*What is being asked*. Copy the items below with "chart" swapped for "graph" and nothing else changed. Leave out the pictures.
::: Input :::
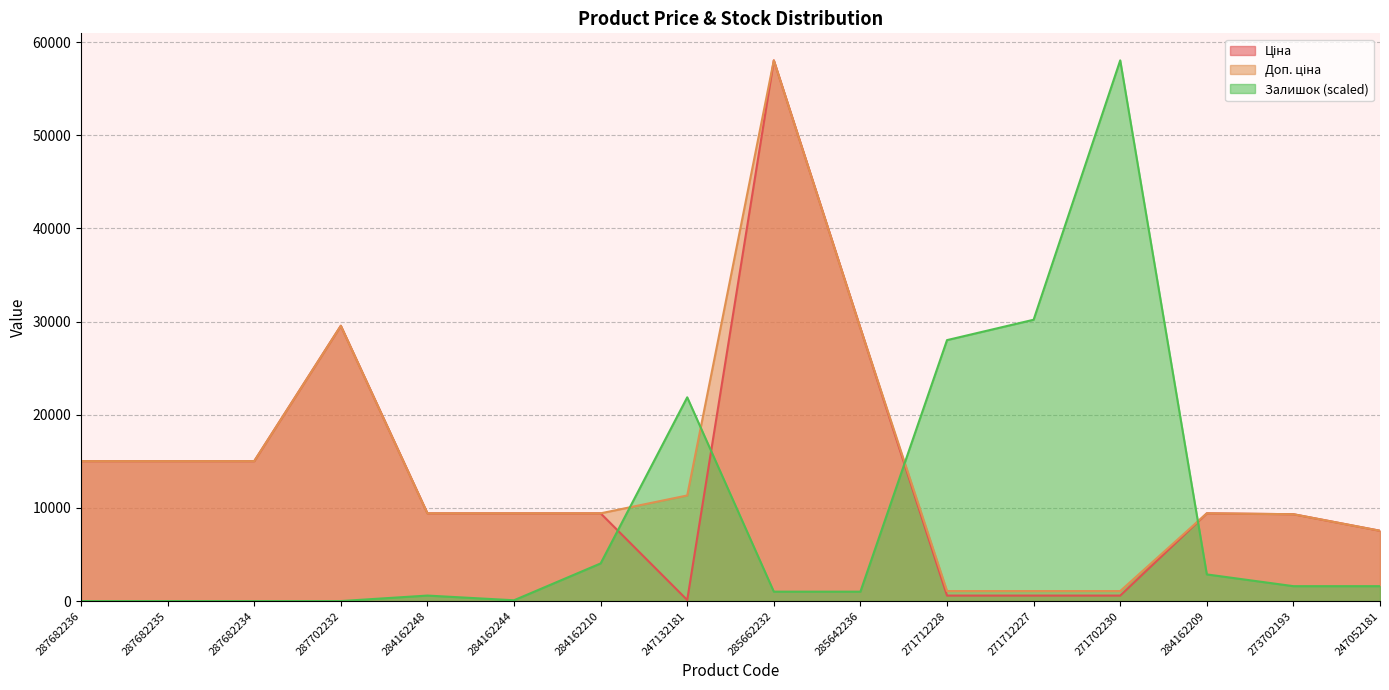

Where do Доп. ціна and Залишок first cross each other?

284162210 and 247132181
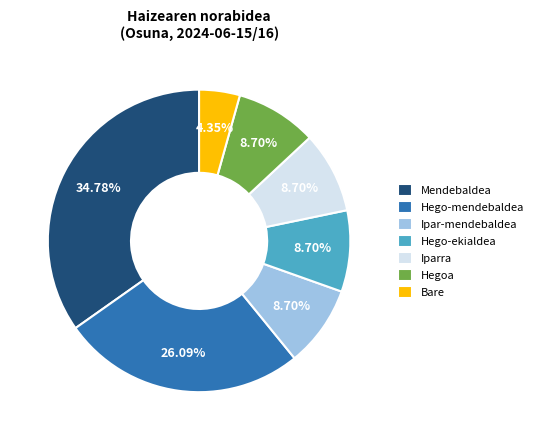

To the nearest percent, what is the difference between the largest and smallest slice percentages?

30%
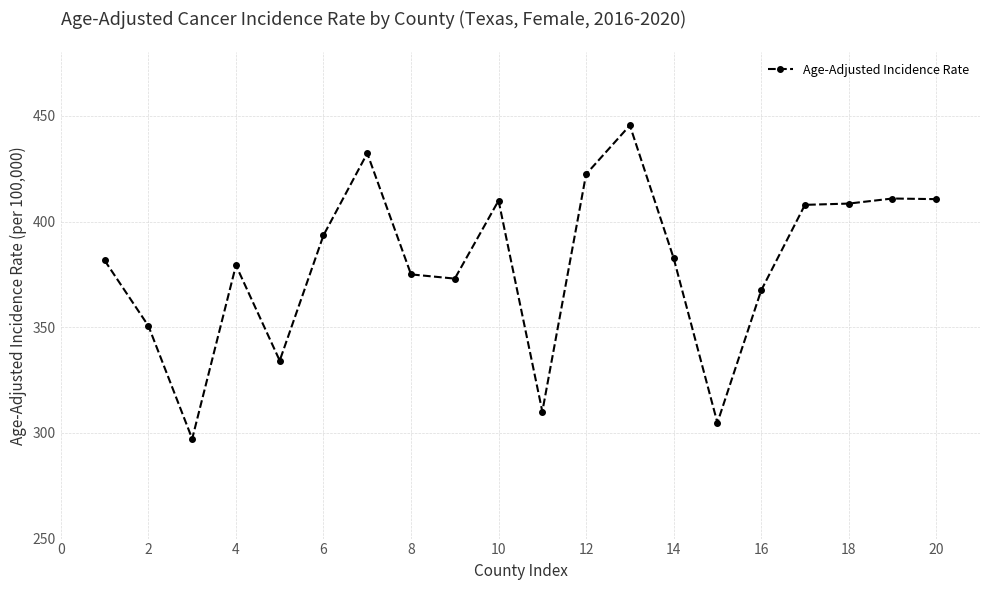

What is the minimum value shown in the chart?

297.2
:::
*Answer section*.
Where do Доп. ціна and Залишок first cross each other?

284162210 and 247132181

To the nearest percent, what is the difference between the largest and smallest slice percentages?

30%

What is the minimum value shown in the graph?

297.2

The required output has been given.